** 提示された抜粋 **

___

はじめに
みなさん、ポケモンやってますか?私は10年振りくらいに買いましたサンタさんにもらいました。
ガチ勢目指して、年末年始は家に引きこもって厳選予定です。
AdventCalendarはポケモンネタで何かできないかなーと思っていたので、最近気になっている深層学習モデルの判断根拠を示す手法を、ポケモン御三家分類を例に試してみました。
※手法の説明やデータセットの準備も含めて記載していくので、結果だけ知りたい方は結果まで飛ばしてください
深層学習モデルの判断根拠を示す手法:TCAVとは
深層学習は様々な分野で社会実装が進み始めていますが、モデルが何を根拠に判断しているのかはブラックボックスになりがちです。
近年、モデルの「説明性」「解釈性」に関する研究が進められています。
そこで今回は、ICML2018に採択されたQuantitative Testing with Concept Activation Vectors (TCAV) という手法を試してみたいと思います。

___

** データセット **

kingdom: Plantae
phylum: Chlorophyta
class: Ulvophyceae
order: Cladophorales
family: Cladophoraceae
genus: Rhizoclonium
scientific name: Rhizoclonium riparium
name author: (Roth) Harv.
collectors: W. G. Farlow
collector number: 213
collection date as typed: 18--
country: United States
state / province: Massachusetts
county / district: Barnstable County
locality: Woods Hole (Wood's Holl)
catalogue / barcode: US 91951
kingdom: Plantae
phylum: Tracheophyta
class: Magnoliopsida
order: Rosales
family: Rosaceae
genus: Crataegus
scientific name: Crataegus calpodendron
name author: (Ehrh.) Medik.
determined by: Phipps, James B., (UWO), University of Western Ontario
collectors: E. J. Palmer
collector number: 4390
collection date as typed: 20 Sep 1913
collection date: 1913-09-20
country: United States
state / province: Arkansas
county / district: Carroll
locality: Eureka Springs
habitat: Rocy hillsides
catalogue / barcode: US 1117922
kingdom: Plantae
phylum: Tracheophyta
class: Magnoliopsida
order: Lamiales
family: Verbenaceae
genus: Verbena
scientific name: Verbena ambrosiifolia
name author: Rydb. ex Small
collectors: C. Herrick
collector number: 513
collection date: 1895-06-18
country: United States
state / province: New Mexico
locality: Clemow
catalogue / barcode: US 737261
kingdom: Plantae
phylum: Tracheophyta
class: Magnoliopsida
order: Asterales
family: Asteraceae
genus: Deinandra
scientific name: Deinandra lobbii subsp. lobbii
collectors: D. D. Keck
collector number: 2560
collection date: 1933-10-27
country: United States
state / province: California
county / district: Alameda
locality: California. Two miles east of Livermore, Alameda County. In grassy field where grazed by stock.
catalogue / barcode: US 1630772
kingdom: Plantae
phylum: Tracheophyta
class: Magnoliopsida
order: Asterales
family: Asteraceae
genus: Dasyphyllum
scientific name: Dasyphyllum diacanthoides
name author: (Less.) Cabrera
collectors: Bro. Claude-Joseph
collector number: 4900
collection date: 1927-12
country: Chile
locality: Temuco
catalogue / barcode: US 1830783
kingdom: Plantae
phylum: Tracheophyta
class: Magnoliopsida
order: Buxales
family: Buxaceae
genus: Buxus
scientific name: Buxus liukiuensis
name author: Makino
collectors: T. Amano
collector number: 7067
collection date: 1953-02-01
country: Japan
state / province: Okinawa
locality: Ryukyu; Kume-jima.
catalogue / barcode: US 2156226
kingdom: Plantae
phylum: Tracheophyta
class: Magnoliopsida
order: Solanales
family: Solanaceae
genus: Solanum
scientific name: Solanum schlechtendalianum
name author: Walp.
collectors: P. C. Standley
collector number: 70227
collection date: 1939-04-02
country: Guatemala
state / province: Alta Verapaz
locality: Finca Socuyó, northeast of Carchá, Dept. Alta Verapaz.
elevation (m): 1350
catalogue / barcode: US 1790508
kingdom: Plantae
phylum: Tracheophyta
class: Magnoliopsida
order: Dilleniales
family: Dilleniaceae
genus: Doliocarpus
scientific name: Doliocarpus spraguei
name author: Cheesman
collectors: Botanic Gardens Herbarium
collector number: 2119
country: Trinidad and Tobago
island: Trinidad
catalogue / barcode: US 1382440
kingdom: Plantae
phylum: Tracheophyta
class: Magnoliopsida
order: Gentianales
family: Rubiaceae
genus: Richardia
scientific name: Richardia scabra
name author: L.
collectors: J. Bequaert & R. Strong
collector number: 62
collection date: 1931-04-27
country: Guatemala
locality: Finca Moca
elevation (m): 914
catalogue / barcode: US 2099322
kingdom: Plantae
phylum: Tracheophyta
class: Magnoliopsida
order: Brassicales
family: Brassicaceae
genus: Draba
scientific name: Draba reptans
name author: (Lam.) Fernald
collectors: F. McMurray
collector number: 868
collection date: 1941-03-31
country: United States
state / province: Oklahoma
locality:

___

** 取り組む作業 **
(1) TCAVの記事について、次の問いにそれぞれ答える。
(a) ポケモンを買ったのは何年振りくらいか。
(b) 年末年始に家に引きこもって何をする予定か。
(c) TCAVはどの国際会議に採択された手法か。
(2) TCAVの記事にある「近年、モデルの「説明性」「解釈性」に関する研究が進められています。」という一文を英語に訳す。
(3) TCAVの記事の最後の文に続けて、その先の部分を書き上げてください。
データはTCAVの記事とは別の資料である。

** 記述式の解答 **
(1)
(a) 10年振りくらい
(b) 厳選
(c) ICML2018

(2) In recent years, research on the "explainability" and "interpretability" of models has been making progress.

(3)
論文概要
- ニューラルネットワークモデルの判断根拠を示す手法
- 従来のピクセルごとに重要度を算出するような手法ではなく、予測クラスの概念(色、性別、人種など)の重要度を示す
- 各画像に対する説明(≒ローカル)ではなく、各クラスに対する説明(≒グローバル)を生成するので、人間にわかりやすい説明性を持つ
- MLモデルの専門知識がなくても説明を理解することができる
- 解釈したい既存モデルに対して、再学習や変更の必要はない
Concept Activation Vectors (CAV)の概念
概念画像とランダムな反例の間で線形分類器をトレーニングし、決定境界に直交するベクトルを取得することにより、CAVを導出します。
(下の図見た方が早い)。
※より詳細な論文メモはこちらに置いてありますので、ご興味ある方はご覧ください
何がわかる?
-
モデルが学習している**「概念」を人間が解釈可能**な形で定量化できる
例:「シマウマ」分類において「ドット柄」より「ストライプ柄」を学習している
また、任意の層での学習を見ることもできるので、浅い層/深い層でどの程度粗い/細かい特徴を捉えているかも見ることができます。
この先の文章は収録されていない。